Who’s the weakest link at this conference?

It costs a lot of money to get to a conference with travel, staff absent, entry costs and so forth – and if you’re heading there for educational technology – especially in Sydney you’d better pack your own 3G connection.

“Wifi is ubiquitous” they say – except in your room, where they will slug you up to $20 a day for some faint signal. On the conference floor, the wifi dies within minutes, as people lean over to peer into their own private metaverse while the first Power Point of the day grinds itself into your retina.

Today’s EdTech conference goer is truly a global delegate. If each person is connected to just a few hundred cyber-fellows, its increasingly valid to share links, views, resources in our vast and wide land. I won’t mention names, but it’s pretty clear that the ‘big’ venues in Sydney (who charge astronomical fees) simply cannot cope with today’s natural born cyborgs – and not getting the message – or don’t care.

Conference wifi is a given – and yet seems to be run off a $50 Belkin in the managers office most of the time. People wander the halls like digital-zombies asking ‘have you got signal?’ … reducing their computational power to zero. It’s hard to claim Sydney is a international destination for conferences, when I’m yet to visit a venue in 2010 that hasn’t curled up and died before your first coffee.

The weakest link at conferences in Sydney is wifi. Commercial venues are simply hopeless. Don’t bother lugging anything without 3G past your front door. Most presenters and workshoppers I know have given up delivering anything web-based – and don’t even get me started on audio visual quality.

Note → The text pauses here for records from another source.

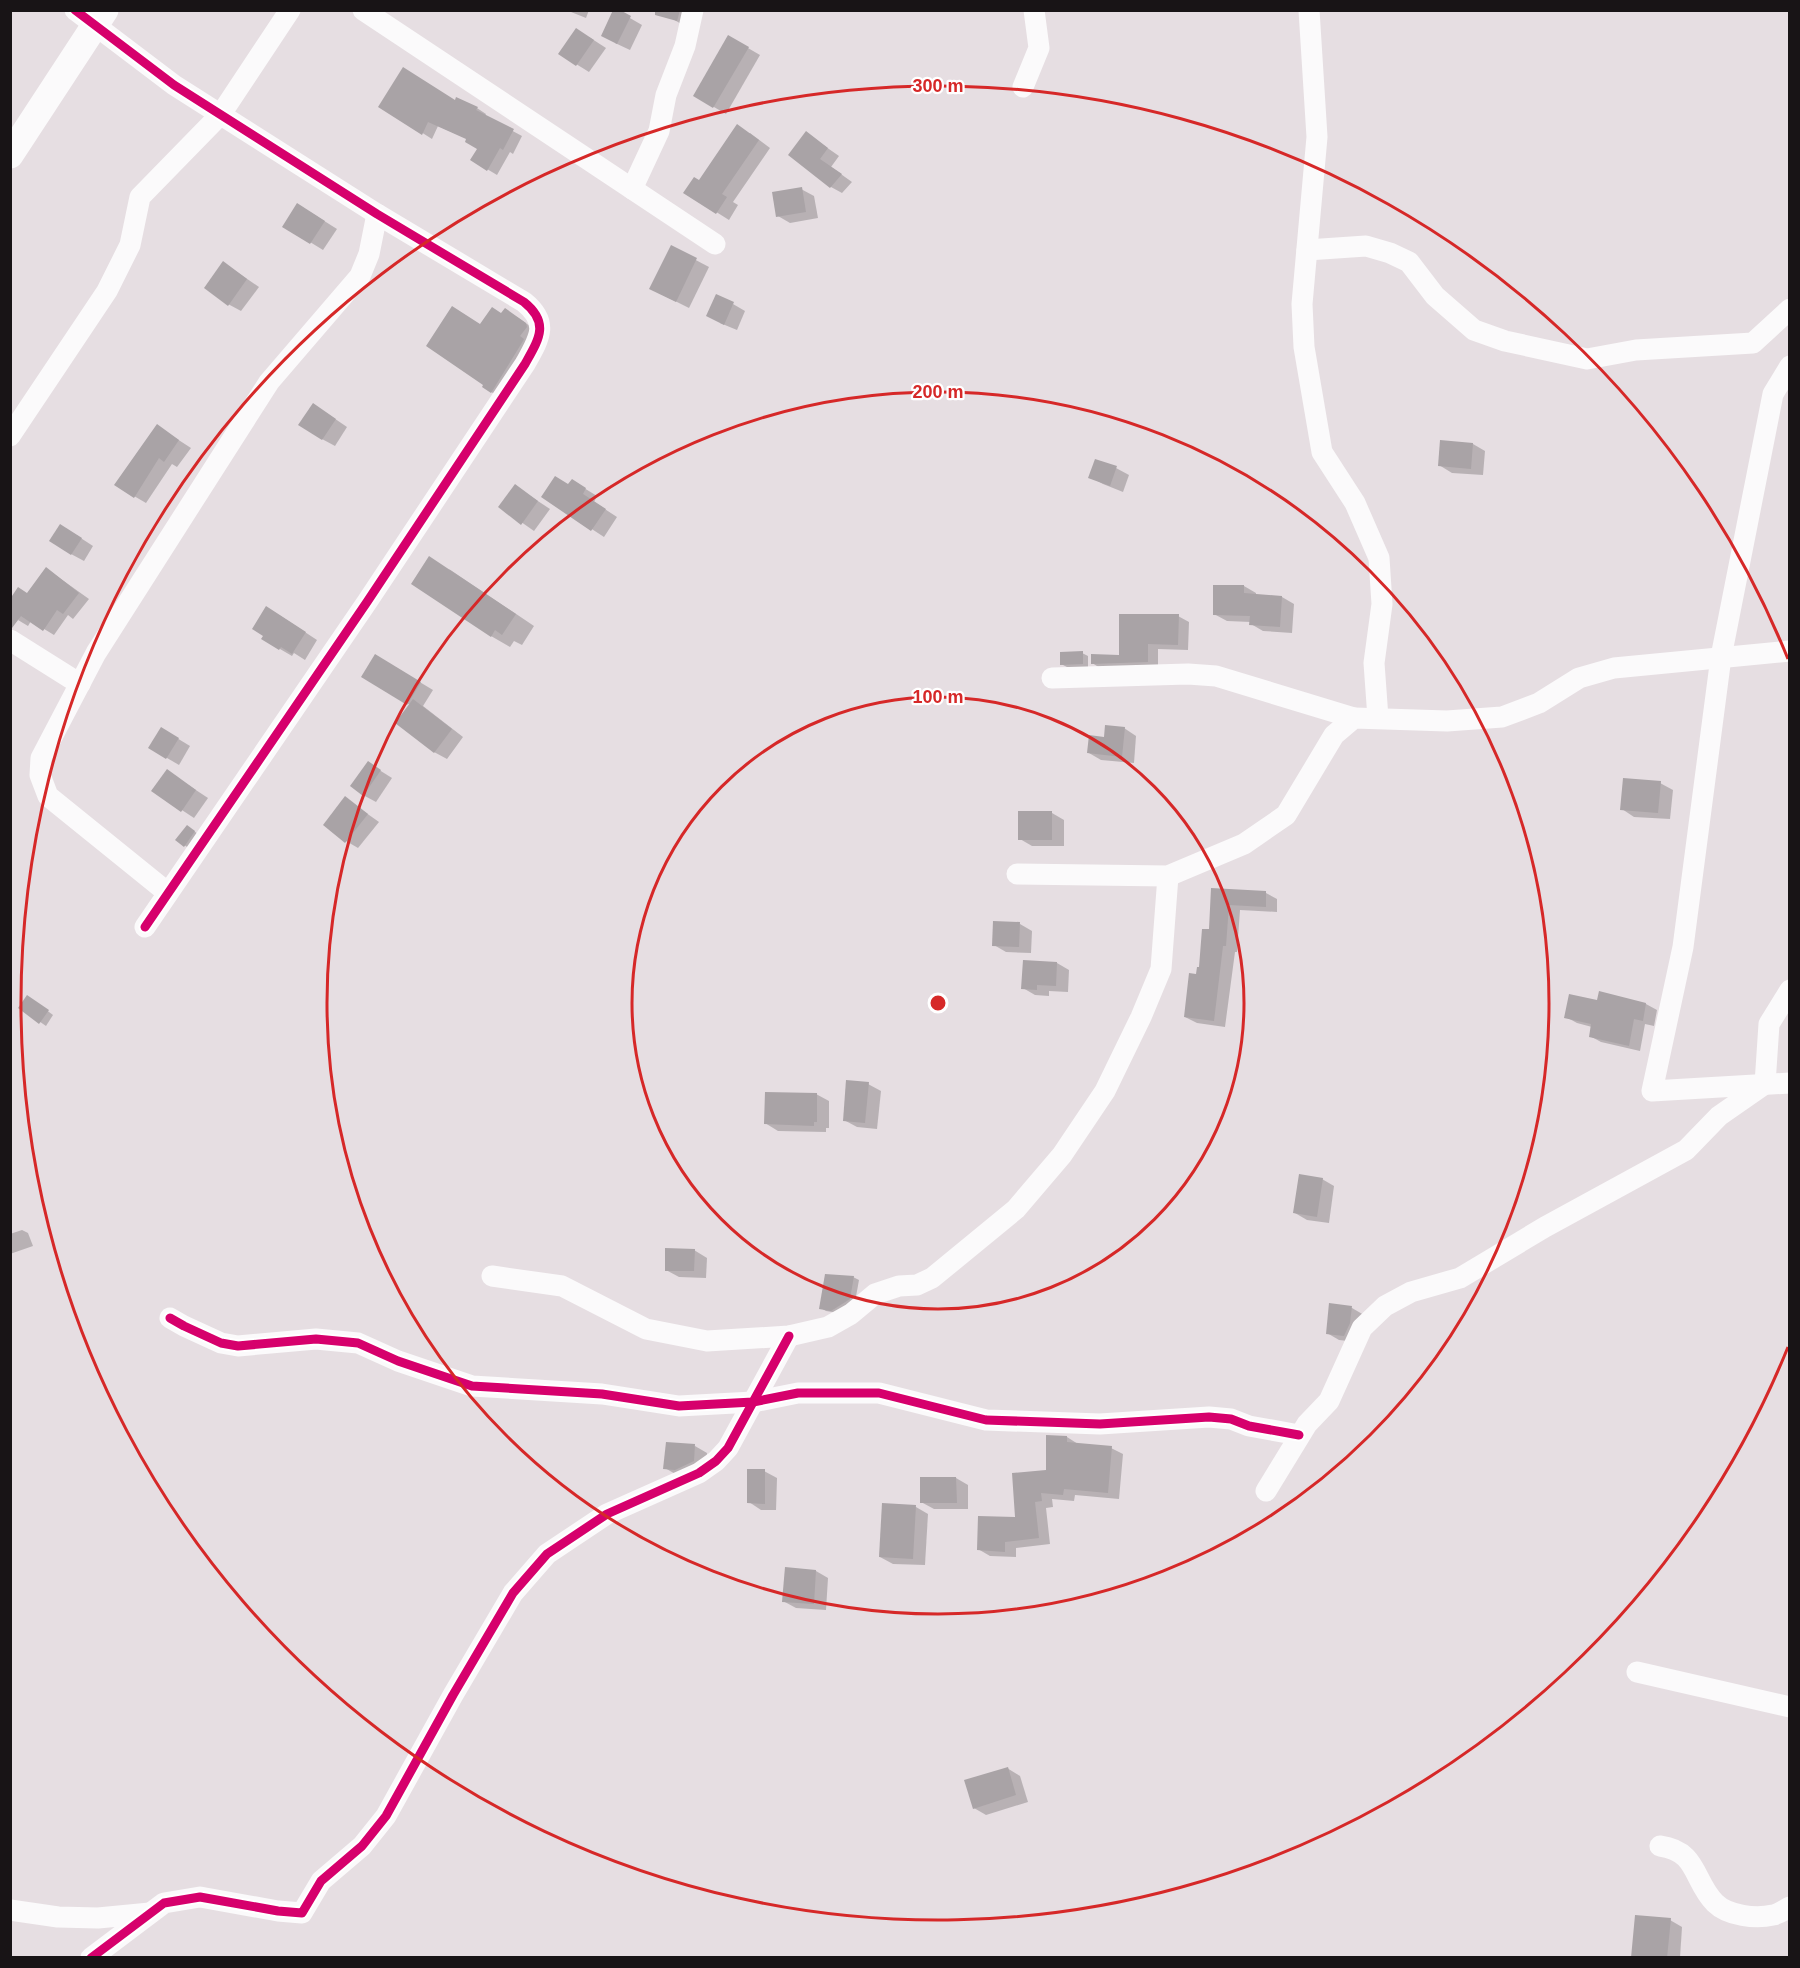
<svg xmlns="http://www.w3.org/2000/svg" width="1800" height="1968" font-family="Arial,sans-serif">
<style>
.shadow{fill:#0003}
.building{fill:#a9a3a6}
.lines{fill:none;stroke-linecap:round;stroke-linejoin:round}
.minor{stroke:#fbfafb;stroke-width:21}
.tertiary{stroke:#fbfafb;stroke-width:27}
.cycleway-casing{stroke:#fff;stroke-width:13}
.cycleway{stroke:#d6006c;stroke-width:9}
.ring{fill:none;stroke:#d62828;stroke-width:3}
.centre{fill:#d62828;stroke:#fff;stroke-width:3}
.ring-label{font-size:18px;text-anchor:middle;font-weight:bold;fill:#d62828;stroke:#fff;stroke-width:4.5;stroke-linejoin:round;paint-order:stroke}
</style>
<rect width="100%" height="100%" fill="#e6dee2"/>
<g class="shadow">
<polygon points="566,10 589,10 586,18"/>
<polygon points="616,10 642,25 630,50 615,43"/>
<polygon points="673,10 695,10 683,25 671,18"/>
<polygon points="589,37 606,48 589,72 560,54"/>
<polygon points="729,37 760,55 726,114 695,96"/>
<polygon points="457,99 477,108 486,114 485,116 522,136 513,154 510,152 497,175 472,160 479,148 468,139 438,126 432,139 380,106 456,102"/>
<polygon points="750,133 770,148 733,202 738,205 729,220 686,193 700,182"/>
<polygon points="806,133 839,156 831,167 852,182 842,193 831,187"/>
<polygon points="801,189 814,196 818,218 790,223 778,216"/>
<polygon points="310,212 337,229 323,250 284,226"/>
<polygon points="671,247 709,267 689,308 663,295"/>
<polygon points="224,263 259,287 241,311 228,304"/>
<polygon points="733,304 745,311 737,330 720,323"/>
<polygon points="502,314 517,317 537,331 503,398 491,392 485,384 480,325"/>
<polygon points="325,412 347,427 335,446 322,439"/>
<polygon points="157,426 191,448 177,467 172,464 146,503 134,496"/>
<polygon points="1473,444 1485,451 1483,475 1452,473 1439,465"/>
<polygon points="1096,461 1116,468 1129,475 1123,492 1103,484 1090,477"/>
<polygon points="569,485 584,488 597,496 594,502 617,517 604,537 543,497"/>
<polygon points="515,486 550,509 534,531 500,507"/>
<polygon points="73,533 93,546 84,561 71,554"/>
<polygon points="47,569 89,599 73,619 68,615 54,635 31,621 28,626 18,620 28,595"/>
<polygon points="449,569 534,626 522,645 514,641 510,647 491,636"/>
<polygon points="1244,586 1256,593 1256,596 1282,597 1294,604 1292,633 1263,631 1251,624 1251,622 1227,621 1214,614"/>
<polygon points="279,615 317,640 305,660 294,653 292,656 280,649"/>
<polygon points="1178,616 1189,622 1188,650 1158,649 1158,667 1102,669 1092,663 1120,657"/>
<polygon points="1082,653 1088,656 1088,667 1067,667 1061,664"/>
<polygon points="388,663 433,690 423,706 463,737 447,759 434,752 410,705 363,676"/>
<polygon points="1124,728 1136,736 1134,763 1101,760 1089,753"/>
<polygon points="162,729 190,746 179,765 150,748"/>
<polygon points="368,763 392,778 376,802 363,795"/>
<polygon points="167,771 208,798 194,818 153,791"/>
<polygon points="1660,783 1673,790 1670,819 1634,817 1622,809"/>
<polygon points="345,798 379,822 358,848 346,841"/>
<polygon points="1052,813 1064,820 1064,846 1032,846 1020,839"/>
<polygon points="193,830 200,836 190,849 177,840"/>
<polygon points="1212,890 1266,893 1277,899 1277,912 1240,910 1237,952 1235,952 1225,1027 1197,1023 1185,1017 1210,931"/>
<polygon points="1020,924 1032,931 1031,953 1006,952 994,945"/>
<polygon points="1057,963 1069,970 1068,992 1049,991 1049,996 1035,995 1023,988"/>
<polygon points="1600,993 1646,1004 1657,1010 1654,1026 1645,1024 1640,1051 1601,1042 1590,1036 1592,1027 1577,1023 1566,1017 1598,1002"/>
<polygon points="33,1000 53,1015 46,1026 20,1008"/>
<polygon points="868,1084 881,1091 877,1129 857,1127 844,1120"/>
<polygon points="816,1094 829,1101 829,1128 826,1128 826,1132 778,1131 765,1123"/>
<polygon points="1322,1179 1334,1186 1329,1223 1307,1220 1295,1213"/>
<polygon points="22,1230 28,1233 33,1246 10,1254 10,1234"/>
<polygon points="694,1250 707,1258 706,1278 679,1277 666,1270"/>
<polygon points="853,1277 859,1280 855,1302 838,1313 826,1311 821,1308"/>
<polygon points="1331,1305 1352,1308 1364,1315 1357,1342 1339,1340 1327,1333"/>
<polygon points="1067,1437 1078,1444 1111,1448 1123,1454 1119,1499 1075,1495 1074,1501 1052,1499 1053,1507 1046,1508 1050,1544 1016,1548 1016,1557 990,1556 978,1549 1017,1519 1048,1471"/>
<polygon points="695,1446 707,1453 706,1468 677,1475 665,1468"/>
<polygon points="764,1471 777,1478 776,1510 761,1510 749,1502"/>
<polygon points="921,1478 956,1478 968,1485 968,1509 934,1509 921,1502"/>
<polygon points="883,1505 916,1507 928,1514 925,1565 893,1564 880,1557"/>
<polygon points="786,1569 816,1571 828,1578 826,1610 796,1608 783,1601"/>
<polygon points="1007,1768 1020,1776 1028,1802 986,1815 974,1808"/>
<polygon points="1670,1920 1682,1927 1680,1958 1633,1958"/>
</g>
<g class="building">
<polygon points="613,10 620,10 631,16 617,44 601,36"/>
<polygon points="655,10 680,10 677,21 655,15"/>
<polygon points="576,28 594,40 576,66 558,54"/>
<polygon points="728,35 749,47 713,108 693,96"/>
<polygon points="403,67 455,100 456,97 478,107 476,110 514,129 503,150 500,148 487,171 470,160 477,149 465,142 466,139 428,122 422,135 378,107"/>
<polygon points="737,124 759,140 722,194 727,197 716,214 683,193 694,177 699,180"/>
<polygon points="806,131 828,148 820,159 842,174 830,188 788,155"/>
<polygon points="802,187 806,212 776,217 772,192"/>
<polygon points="297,203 325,221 310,244 282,227"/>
<polygon points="671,245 697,258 676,302 649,289"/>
<polygon points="223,261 247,279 228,306 204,288"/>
<polygon points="716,294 734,302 724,325 706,316"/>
<polygon points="452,306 480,324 492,307 501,313 505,308 526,323 527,327 520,336 524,339 523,341 491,393 482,387 483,385 426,346"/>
<polygon points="313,403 336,419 322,440 298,425"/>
<polygon points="157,424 179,440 164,462 159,458 134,498 114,485"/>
<polygon points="1440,440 1473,443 1471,469 1438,466"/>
<polygon points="1095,459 1117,466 1110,486 1088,478"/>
<polygon points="555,476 568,484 572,479 586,488 583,494 606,509 591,531 541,497"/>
<polygon points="515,484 538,501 521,525 498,507"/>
<polygon points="60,524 82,538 71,555 49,541"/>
<polygon points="429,556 516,614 502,635 495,630 491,637 411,584"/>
<polygon points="46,567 79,593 63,614 57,610 43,631 21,616 12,628 10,627 10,599 18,587 27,593"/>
<polygon points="1213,585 1244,585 1244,593 1282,596 1280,627 1249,625 1250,616 1213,615"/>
<polygon points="266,606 306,632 292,654 281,647 279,650 261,639 263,636 252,629"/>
<polygon points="1119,614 1179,614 1178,645 1148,644 1148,662 1091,664 1091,654 1119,655"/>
<polygon points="1083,651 1083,664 1060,665 1060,652"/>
<polygon points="375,654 421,682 407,705 361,677"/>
<polygon points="413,699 452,729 434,753 395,723"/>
<polygon points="1105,725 1125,727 1122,757 1087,753 1089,735 1104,737"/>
<polygon points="161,727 179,738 166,759 148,748"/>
<polygon points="368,761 381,770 363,796 350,786"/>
<polygon points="167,769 196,790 181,812 151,791"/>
<polygon points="1623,778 1661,781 1658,813 1620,810"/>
<polygon points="345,796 368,814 345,843 323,825"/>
<rect x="1018" y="811" width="34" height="29"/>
<polygon points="187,825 195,831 184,847 175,840"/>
<polygon points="1211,888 1266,891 1266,907 1229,905 1226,946 1223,946 1214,1021 1184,1017 1189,973 1196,974 1197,967 1199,967 1202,929 1209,929"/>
<polygon points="993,921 1020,922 1019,947 992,946"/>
<polygon points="1023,960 1057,962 1056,986 1037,985 1037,990 1021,989"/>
<polygon points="1599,991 1646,1003 1643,1021 1634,1019 1629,1046 1589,1037 1591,1024 1564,1018 1569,994 1597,1000"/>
<polygon points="27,995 49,1010 39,1024 18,1008"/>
<polygon points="846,1080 869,1082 865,1123 843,1121"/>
<polygon points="765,1092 817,1093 817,1122 814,1122 814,1126 764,1124"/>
<polygon points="1299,1174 1323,1178 1317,1217 1293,1213"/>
<polygon points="665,1248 695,1249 694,1271 665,1271"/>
<polygon points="825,1274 854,1276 850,1299 831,1311 819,1309"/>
<polygon points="1329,1303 1352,1306 1350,1323 1344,1336 1326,1334"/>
<polygon points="1046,1435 1067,1436 1067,1442 1112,1446 1108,1493 1064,1489 1063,1495 1041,1493 1042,1501 1035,1502 1039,1538 1005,1542 1005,1552 977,1550 978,1516 1015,1517 1012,1473 1046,1470"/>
<polygon points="666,1442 695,1444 694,1461 675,1470 663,1469"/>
<polygon points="747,1469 765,1469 765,1504 747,1503"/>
<polygon points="920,1477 956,1477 957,1503 920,1503"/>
<polygon points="882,1503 916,1505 913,1559 879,1557"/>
<polygon points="785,1567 816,1570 814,1604 782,1602"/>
<polygon points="1008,1767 1016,1795 973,1809 964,1780"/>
<polygon points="1635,1915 1671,1918 1667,1958 1631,1958"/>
</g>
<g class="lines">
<g class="minor">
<path d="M 75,10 L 174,85 L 377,214 L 524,302 C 550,323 539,339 525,364 L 367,602 L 145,927"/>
<polyline points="363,10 715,244"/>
<polyline points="1309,10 1317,137 1302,304 1304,347 1322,452 1355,503 1379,558 1382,604 1374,663 1378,718"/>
<polyline points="1023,87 1039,48 1034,10"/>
<polyline points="632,189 659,131 666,95 685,46 693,10"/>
<polyline points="1307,250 1366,246 1390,253 1409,262 1435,296 1474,330 1505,341 1587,359 1636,350 1753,343 1790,309"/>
<polyline points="1790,366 1773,394 1721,657 1683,947 1652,1091 1790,1083"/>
<polyline points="10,436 107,291 130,245 140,197 221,114 290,10"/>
<polyline points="10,640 80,684"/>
<polyline points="1052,678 1188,674 1216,676 1354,718"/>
<polyline points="1017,874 1168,876 1244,844 1286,815 1334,735 1354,718 1447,721 1502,717 1539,703 1579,678 1614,668 1790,651"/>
<polyline points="168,893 48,796 40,775 41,758 96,653 269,382 360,276 369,254 377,214"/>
<polyline points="492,1276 562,1286 646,1329 707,1341 789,1336 828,1327 851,1314 875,1294 899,1286 917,1285 932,1278 1016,1209 1062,1155 1105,1091 1141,1017 1161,969 1168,876"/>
<polyline points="170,1318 184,1326 221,1343 238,1346 316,1339 358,1343 398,1361 472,1386 602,1394 679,1406 753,1402 798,1393 879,1393 986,1420 1100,1424 1209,1417 1231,1419 1249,1426 1299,1435"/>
<polyline points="1266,1491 1307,1424 1329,1401 1362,1328 1385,1306 1411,1292 1460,1278 1545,1227 1686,1150 1719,1116 1765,1084 1769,1024 1790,990"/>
<polyline points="1637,1672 1790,1707"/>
<path d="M 1660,1846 C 1698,1851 1693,1881 1715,1903 C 1728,1916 1756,1919 1773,1915 C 1779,1914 1784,1910 1790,1907"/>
<polyline points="10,1910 58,1917 98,1918 150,1913"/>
<polyline points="91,1958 164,1903 200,1897 278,1911 302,1913 321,1881 362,1846 386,1816 453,1695 513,1593 547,1554 607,1514 699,1473 716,1461 728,1448 789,1336"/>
</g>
<polyline class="tertiary" points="10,155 105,10"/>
<defs>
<g id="cycleway">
<path d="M 75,10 L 174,85 L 377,214 L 524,302 C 550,323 539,339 525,364 L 367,602 L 145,927"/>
<polyline points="170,1318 184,1326 221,1343 238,1346 316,1339 358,1343 398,1361 472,1386 602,1394 679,1406 753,1402 798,1393 879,1393 986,1420 1100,1424 1209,1417 1231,1419 1249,1426 1299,1435"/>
<polyline points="91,1958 164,1903 200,1897 278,1911 302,1913 321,1881 362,1846 386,1816 453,1695 513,1593 547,1554 607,1514 699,1473 716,1461 728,1448 789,1336"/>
</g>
</defs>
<use href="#cycleway" class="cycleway-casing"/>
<use href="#cycleway" class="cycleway"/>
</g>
<g class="ring">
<circle cx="938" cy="1003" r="306"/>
<circle cx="938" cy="1003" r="611"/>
<path d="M1788 1347A917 917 0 1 1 1788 659"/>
</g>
<circle cx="938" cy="1003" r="9" class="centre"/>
<g class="ring-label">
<text x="938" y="92">300 m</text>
<text x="938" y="398">200 m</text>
<text x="938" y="703">100 m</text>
</g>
<rect width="1800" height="1968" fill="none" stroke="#181416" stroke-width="24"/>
</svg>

Ironically, people ‘think’ Second Life is a poor cousin for conferences – but if you actually want to ‘learn’, then put aside that $1000 entry fee. Buy a new laptop for your staff instead and wait for Best Practices Virtual Worlds – you won’t be disappointed, and will get to stay at home and stay connected all day for free on your new spuffy laptop – with your friends from around the world. Go on, try it … but then what will all those pro-conference goers do if we’re not sitting in rows watching them excuse their presentation croaking and wifi dumping out.